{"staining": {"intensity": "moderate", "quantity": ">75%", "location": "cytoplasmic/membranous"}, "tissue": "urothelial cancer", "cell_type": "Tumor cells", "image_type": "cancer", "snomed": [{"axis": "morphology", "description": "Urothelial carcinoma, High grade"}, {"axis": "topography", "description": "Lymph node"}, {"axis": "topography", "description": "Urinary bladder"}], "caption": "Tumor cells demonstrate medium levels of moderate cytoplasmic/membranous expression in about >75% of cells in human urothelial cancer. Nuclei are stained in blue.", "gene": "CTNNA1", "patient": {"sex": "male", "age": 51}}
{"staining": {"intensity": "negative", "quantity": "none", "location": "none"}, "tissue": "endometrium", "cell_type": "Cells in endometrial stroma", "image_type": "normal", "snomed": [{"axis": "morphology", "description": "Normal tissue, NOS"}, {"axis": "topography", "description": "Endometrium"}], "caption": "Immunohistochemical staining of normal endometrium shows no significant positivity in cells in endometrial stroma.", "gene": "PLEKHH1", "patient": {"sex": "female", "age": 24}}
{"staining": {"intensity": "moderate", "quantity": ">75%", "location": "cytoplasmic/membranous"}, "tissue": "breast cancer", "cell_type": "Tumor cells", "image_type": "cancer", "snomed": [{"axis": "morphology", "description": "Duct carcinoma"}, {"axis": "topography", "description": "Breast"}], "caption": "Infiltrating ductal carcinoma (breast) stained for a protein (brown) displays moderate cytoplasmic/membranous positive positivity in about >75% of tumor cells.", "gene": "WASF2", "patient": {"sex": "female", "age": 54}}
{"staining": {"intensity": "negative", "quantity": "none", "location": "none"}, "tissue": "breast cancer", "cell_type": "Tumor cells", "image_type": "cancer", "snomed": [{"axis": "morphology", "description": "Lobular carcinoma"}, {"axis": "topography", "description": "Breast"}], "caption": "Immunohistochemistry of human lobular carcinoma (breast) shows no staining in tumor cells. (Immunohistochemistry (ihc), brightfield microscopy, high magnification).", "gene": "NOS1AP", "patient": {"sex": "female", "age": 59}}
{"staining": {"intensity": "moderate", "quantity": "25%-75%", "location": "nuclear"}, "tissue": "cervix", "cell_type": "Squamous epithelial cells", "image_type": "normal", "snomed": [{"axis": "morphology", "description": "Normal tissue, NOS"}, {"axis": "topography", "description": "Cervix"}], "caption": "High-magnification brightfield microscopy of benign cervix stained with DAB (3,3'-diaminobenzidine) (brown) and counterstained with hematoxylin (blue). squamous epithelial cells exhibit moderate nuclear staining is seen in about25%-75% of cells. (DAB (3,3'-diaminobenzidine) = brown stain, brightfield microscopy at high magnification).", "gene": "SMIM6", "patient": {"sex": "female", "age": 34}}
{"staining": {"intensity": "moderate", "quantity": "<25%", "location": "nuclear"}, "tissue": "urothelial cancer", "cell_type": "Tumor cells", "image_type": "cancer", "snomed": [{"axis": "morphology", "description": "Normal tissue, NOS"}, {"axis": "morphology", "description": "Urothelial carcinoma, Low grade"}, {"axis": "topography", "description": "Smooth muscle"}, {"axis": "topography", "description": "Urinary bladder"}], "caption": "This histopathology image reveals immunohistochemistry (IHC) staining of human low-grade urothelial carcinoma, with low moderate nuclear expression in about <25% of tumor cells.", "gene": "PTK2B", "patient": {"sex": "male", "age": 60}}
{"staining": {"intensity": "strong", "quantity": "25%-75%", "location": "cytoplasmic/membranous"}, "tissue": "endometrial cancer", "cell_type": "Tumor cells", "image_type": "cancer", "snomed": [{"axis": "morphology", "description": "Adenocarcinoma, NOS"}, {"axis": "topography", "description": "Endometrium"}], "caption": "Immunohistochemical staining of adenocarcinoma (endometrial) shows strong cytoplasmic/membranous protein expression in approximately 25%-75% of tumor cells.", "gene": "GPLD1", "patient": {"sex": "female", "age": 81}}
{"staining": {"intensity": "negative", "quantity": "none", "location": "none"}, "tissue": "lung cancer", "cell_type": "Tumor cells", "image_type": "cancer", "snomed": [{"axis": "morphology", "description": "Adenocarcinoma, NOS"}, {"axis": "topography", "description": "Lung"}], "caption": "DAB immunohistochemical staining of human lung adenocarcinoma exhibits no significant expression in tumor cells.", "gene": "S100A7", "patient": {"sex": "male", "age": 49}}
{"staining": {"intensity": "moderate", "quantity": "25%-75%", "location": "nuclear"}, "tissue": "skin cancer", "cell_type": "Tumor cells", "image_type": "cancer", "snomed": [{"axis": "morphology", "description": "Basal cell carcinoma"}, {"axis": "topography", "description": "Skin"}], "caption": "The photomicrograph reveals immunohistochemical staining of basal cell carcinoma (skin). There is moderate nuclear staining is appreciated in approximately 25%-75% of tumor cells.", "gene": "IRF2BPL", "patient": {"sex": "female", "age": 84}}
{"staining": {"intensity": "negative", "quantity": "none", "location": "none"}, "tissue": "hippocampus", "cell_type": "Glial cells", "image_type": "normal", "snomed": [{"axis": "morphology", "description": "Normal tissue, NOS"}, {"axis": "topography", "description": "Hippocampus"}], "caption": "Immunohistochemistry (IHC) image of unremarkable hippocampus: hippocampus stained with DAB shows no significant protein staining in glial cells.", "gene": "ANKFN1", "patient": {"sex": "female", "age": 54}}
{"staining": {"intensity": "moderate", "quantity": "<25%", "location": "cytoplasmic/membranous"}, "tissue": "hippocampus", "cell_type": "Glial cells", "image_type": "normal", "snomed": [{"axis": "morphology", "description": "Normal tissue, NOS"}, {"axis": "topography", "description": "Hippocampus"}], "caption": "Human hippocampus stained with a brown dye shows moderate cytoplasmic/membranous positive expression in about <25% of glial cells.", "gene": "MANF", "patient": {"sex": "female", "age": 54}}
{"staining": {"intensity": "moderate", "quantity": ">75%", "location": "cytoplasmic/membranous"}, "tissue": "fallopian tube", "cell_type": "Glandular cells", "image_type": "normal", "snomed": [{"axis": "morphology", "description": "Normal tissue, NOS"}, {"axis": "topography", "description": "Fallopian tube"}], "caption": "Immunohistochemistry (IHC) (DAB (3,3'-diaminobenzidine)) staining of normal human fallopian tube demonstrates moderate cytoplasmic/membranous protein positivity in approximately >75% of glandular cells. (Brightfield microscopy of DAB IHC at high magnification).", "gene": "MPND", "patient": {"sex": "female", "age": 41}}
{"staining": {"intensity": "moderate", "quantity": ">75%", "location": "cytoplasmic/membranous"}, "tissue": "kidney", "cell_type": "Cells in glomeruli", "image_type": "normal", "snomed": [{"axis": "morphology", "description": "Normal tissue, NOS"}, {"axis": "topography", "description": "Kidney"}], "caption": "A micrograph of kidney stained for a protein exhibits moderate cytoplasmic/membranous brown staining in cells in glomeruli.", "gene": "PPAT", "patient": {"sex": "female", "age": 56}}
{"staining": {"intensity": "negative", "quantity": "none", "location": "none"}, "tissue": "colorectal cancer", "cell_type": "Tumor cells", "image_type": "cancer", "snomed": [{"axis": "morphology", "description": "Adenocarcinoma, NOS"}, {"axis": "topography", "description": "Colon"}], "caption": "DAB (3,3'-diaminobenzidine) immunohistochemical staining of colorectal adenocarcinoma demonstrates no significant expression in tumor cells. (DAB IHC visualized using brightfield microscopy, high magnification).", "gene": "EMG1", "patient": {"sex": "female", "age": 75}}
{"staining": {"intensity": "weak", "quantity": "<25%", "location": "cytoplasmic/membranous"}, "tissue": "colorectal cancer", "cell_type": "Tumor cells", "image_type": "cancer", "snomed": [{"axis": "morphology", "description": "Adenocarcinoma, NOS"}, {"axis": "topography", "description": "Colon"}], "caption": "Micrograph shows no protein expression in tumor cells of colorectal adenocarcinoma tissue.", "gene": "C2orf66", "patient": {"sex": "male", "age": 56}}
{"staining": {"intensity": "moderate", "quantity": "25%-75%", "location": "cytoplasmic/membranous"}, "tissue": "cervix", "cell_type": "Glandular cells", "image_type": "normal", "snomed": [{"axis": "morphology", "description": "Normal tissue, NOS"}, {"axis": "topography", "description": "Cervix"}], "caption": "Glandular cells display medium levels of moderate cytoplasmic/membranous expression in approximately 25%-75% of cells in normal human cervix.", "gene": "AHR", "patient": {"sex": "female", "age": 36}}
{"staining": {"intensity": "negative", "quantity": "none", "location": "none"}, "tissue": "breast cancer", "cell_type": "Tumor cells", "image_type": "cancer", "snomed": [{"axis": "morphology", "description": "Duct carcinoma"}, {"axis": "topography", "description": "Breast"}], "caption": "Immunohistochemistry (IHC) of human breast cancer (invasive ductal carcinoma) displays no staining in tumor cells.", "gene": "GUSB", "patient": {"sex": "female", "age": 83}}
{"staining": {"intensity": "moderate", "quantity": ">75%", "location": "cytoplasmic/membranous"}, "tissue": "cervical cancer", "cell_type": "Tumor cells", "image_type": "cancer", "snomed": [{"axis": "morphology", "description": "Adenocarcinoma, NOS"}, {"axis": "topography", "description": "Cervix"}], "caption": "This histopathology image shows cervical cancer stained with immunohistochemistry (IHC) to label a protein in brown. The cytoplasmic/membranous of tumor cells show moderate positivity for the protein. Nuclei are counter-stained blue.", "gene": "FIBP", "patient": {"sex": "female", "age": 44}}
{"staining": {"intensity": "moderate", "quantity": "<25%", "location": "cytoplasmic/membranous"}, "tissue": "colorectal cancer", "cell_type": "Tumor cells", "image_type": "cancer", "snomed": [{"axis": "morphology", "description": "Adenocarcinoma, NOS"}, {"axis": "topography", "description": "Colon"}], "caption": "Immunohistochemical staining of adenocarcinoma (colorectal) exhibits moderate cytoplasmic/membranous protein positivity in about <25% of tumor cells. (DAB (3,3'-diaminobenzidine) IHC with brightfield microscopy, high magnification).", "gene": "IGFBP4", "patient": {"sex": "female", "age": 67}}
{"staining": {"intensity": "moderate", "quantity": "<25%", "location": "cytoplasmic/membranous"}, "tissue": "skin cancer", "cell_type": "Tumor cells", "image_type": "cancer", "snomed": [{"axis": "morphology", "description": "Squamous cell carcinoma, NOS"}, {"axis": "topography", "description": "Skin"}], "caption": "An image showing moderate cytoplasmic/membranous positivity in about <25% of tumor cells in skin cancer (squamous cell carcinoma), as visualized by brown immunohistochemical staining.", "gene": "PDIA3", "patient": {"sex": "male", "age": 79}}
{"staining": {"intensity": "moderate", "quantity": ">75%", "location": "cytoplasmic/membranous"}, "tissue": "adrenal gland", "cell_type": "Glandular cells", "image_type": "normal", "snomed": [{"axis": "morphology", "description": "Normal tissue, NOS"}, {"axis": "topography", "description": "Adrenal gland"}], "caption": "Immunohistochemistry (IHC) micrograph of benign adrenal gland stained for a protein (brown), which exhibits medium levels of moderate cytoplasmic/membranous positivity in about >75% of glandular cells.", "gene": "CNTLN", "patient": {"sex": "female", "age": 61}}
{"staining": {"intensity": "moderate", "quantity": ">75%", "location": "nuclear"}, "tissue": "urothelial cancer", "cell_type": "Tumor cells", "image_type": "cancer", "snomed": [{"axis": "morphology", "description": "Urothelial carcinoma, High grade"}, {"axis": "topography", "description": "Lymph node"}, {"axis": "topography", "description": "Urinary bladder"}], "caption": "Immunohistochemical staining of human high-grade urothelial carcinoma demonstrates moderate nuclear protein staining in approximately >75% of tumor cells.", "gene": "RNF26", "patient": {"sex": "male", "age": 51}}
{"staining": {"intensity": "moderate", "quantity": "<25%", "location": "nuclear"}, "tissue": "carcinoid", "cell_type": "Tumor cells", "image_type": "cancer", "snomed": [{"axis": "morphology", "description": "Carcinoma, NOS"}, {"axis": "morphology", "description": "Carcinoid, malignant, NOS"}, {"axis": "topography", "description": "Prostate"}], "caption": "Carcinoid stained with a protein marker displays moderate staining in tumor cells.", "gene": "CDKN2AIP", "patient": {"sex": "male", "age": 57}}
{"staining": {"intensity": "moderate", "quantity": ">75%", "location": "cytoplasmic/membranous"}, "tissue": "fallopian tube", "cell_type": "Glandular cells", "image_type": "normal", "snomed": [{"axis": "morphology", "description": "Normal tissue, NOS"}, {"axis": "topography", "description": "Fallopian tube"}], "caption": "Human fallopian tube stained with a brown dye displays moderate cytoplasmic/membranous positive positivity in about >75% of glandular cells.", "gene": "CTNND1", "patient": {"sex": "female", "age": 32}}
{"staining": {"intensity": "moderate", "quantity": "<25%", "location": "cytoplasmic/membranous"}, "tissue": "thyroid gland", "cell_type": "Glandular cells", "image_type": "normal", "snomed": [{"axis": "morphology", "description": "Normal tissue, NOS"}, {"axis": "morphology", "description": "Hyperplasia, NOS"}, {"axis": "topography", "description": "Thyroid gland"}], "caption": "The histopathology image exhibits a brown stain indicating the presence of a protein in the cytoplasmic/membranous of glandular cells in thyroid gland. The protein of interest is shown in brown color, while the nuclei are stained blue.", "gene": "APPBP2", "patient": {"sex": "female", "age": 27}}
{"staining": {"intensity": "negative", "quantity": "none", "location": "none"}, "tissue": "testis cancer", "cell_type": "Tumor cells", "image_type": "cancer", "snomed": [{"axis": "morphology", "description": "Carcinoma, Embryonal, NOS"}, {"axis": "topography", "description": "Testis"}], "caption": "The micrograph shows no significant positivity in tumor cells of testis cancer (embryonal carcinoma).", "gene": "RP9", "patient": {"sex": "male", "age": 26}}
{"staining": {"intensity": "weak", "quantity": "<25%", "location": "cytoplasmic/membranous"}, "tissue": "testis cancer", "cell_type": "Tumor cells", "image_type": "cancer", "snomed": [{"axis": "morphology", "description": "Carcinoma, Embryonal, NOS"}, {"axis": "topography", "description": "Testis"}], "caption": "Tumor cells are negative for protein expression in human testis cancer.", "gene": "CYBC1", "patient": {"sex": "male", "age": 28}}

> [Requirement]: From the entries above, return exactly the line containing "of adenocarcinoma (endometrial)", the line containing "(IHC) image of", and all lines between, and nothing else.

> [Answer to this exercise]:
{"staining": {"intensity": "strong", "quantity": "25%-75%", "location": "cytoplasmic/membranous"}, "tissue": "endometrial cancer", "cell_type": "Tumor cells", "image_type": "cancer", "snomed": [{"axis": "morphology", "description": "Adenocarcinoma, NOS"}, {"axis": "topography", "description": "Endometrium"}], "caption": "Immunohistochemical staining of adenocarcinoma (endometrial) shows strong cytoplasmic/membranous protein expression in approximately 25%-75% of tumor cells.", "gene": "GPLD1", "patient": {"sex": "female", "age": 81}}
{"staining": {"intensity": "negative", "quantity": "none", "location": "none"}, "tissue": "lung cancer", "cell_type": "Tumor cells", "image_type": "cancer", "snomed": [{"axis": "morphology", "description": "Adenocarcinoma, NOS"}, {"axis": "topography", "description": "Lung"}], "caption": "DAB immunohistochemical staining of human lung adenocarcinoma exhibits no significant expression in tumor cells.", "gene": "S100A7", "patient": {"sex": "male", "age": 49}}
{"staining": {"intensity": "moderate", "quantity": "25%-75%", "location": "nuclear"}, "tissue": "skin cancer", "cell_type": "Tumor cells", "image_type": "cancer", "snomed": [{"axis": "morphology", "description": "Basal cell carcinoma"}, {"axis": "topography", "description": "Skin"}], "caption": "The photomicrograph reveals immunohistochemical staining of basal cell carcinoma (skin). There is moderate nuclear staining is appreciated in approximately 25%-75% of tumor cells.", "gene": "IRF2BPL", "patient": {"sex": "female", "age": 84}}
{"staining": {"intensity": "negative", "quantity": "none", "location": "none"}, "tissue": "hippocampus", "cell_type": "Glial cells", "image_type": "normal", "snomed": [{"axis": "morphology", "description": "Normal tissue, NOS"}, {"axis": "topography", "description": "Hippocampus"}], "caption": "Immunohistochemistry (IHC) image of unremarkable hippocampus: hippocampus stained with DAB shows no significant protein staining in glial cells.", "gene": "ANKFN1", "patient": {"sex": "female", "age": 54}}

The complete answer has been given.